Foi com esse pensamento que ele ganhou a boca da ponte. Naquele momento, nuvens ralas alternavam o brilho da lua fazendo as imagens mudarem o tom da cor, variando entre o cinza claro e o escuro. O meu pai andava com a cabeça baixa pra evitar os buracos que o tempo havia feito nas pranchas de madeira. Dez passos ponte adentro. Um barulho esquisito, como se fosse uma mistura de ronco, uivo e sopro, fez o meu pai levantar a cabeça. O que ele viu era de assustar qualquer pessoa corajosa. Ali, à sua frente, estava a imagem, supostamente de um homem medindo no máximo um metro e vinte centímetros de altura, sem braços, todo coberto de pelo, com uma cabeça quatro vezes maior que o normal. A pouca iluminação não permitia perceber o corpo. Duas pernas compridas se ligavam diretamente à cabeça. Uma barba enorme chegava até os pés.

Não. Não era possível. Só podia ser ilusão de ótica provocada pela malineza da lua que insistia em brincar de esconder com as nuvens. Aquilo ali não existia, pensou meu pai. Portanto, não havia o que temer. E aquele ronco estranho, certamente tinha uma outra origem. Assim, o meu pai retomou a caminhada. Mal havia mudado o pé de lugar e aquela coisa, sem se mexer, lançou a enorme barba em direção a ele e, mais uma vez, emitiu aquele som estranho. Ao mesmo tempo, levantou a perna esquerda, fez algumas flexões no joelho e desceu, com força, o pé sobre a prancha, fazendo estremecer a estrutura de madeira.

Aquela era uma situação impensável. O maior dos céticos, o desmistificador das assombrações, o terror das almas penadas, parado diante de uma visagem. De algo que, pelo que se via, não podia existir, mas que, no entanto, se mexia e emitia estranhos sons. Havia duas opões: Enfrentar aquele monstro, arriscando viver ou morrer, ou voltar, entrar pelo mato, dar a volta, passar por dentro de um brejo e chegar em casa são e salvo. Salvo? De quê? O que contar no dia seguinte? Como encarar o próprio espelho? O que dizer à mulher e aos filhos? Como participar de uma próxima roda de amigos numa noite de lua cheia? A vida não seria mais a mesma.

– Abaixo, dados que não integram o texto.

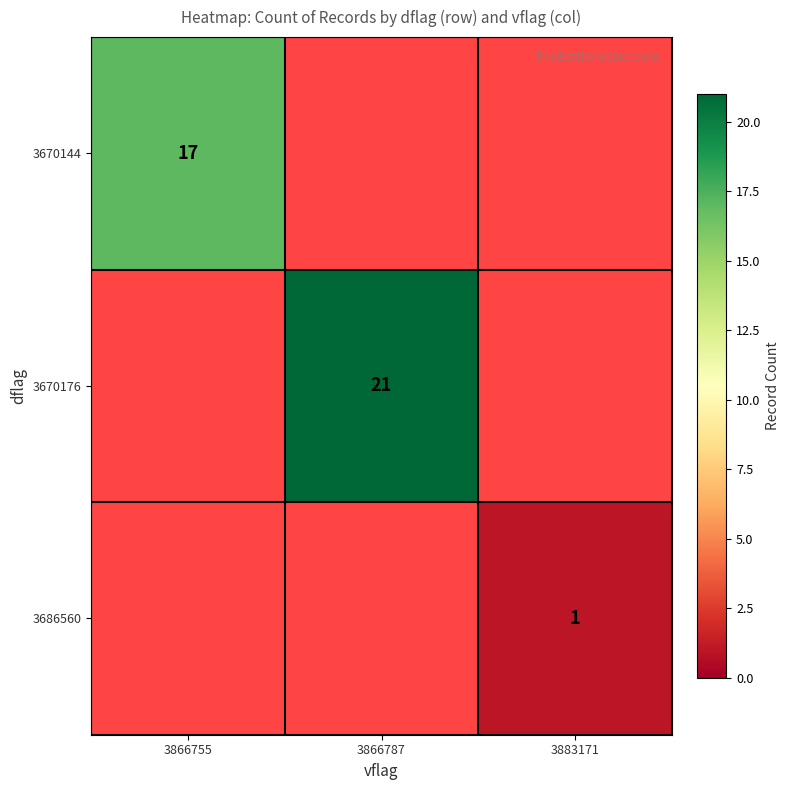

Which category has the lowest value across all series?

3883171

Se ao menos fosse possível dizer do que ele havia fugido, menos mal, mas a fuga, nesse caso, seria de algo desconhecido, portanto, serviria para reforçar tudo aquilo que ele negava. Não. Fugir, não. Ele continuaria sendo Miguel de Non. O homem a quem nem os vivos metem medo.

Com essa determinação ele se pôs a caminhar em direção à coisa. Passos lentos, corpo rijo, pronto para a luta. A cada passo a coisa se mexia, ora para um lado, ora para o outro. O encontro seria inevitável. Agora o ronco era mais baixo, mas continuava. Também, o bater de pés nas tábuas, como para ameaçar o oponente. Mais uma vez, aquela cena horrível de lançar toda a barba para frente e para os lados, deixando expostas aquelas pernas finas e compridas sobre cujas coxas repousava a grande cabeça. Mas meu pai já estava decidido. Se ali havia alguma força do além, ele estava disposto a descobrir e se reconhecer vencido nas suas convicções. Se o que estava à sua frente era deste mundo, então os seus amigos iriam confirmar o que disseram sobre os mistérios existentes entre o céu e a terra, e teriam que acrescentar que os homens não conhecem, nem mesmo, o que existe aqui, entre nós, na terra.

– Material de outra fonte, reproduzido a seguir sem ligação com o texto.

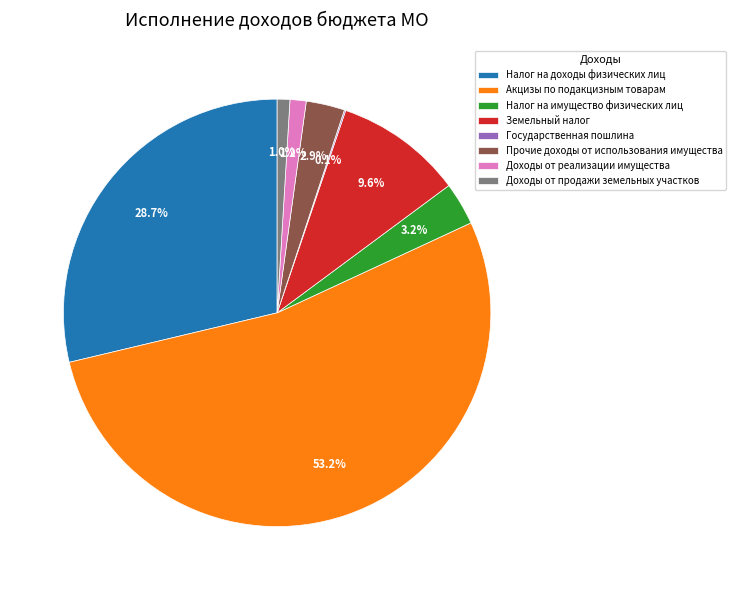

To the nearest percent, what percentage of the pie is Доходы от реализации имущества?

1%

A coisa havia parado de se mexer, como que preparado para o ataque. Meu pai já se encontrava a uma distância que lhe permitia observar detalhes daquele corpo estranho. Naquele momento os últimos estratos escuros passaram pela lua deixando a noite parecendo dia e expondo, aos olhos do meu pai, cada detalhe daquela imagem aterrorizadora.

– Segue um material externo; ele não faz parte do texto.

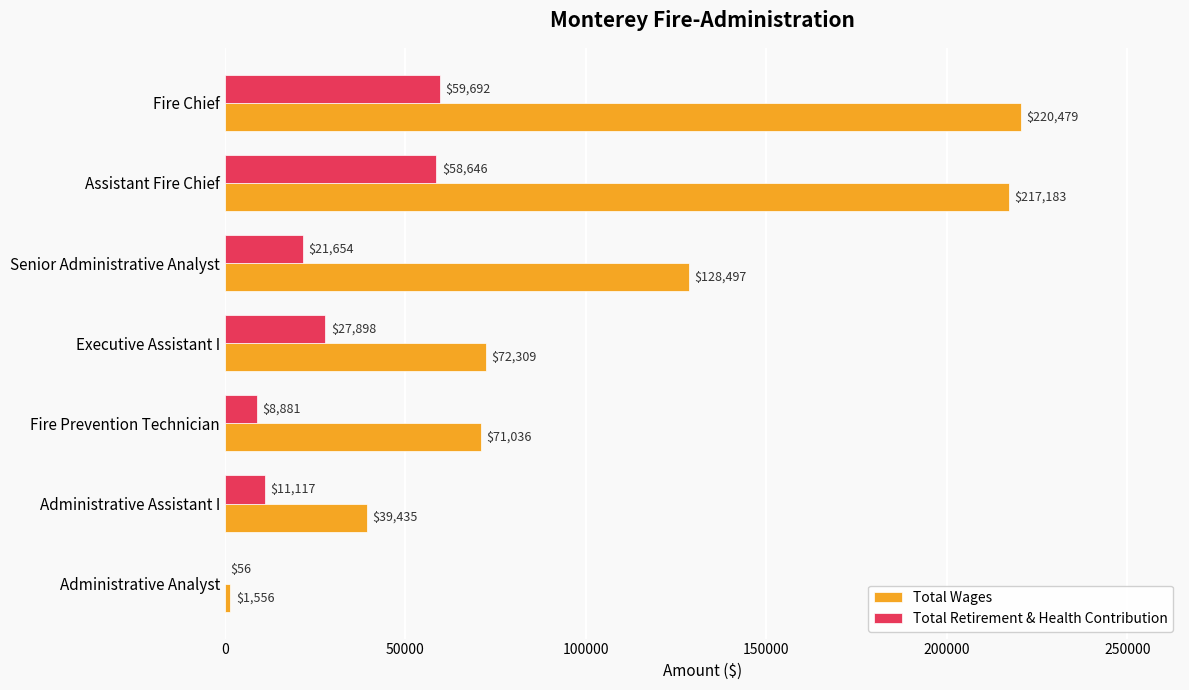

At which category is the sum across all series the highest?

Fire Chief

Diante da coisa, o meu pai entrou em crise. Os seus cabelos arrepiavam, O seu rosto mudava de cor, ele suava indignado. Como tivera a coragem de se colocar em tal situação? Mais uma vez lembrou da família e dos amigos. Lembrou de si e da sua reputação. Lembrou ter pensado em fugir. Poderia ter sido diferente. Mas não. Ali estava ele com a certeza de que, na próxima roda de amigos, ele contaria como quase fora enganado pela malineza da lua, que brinca com as nuvens, e pela bunda de um jegue.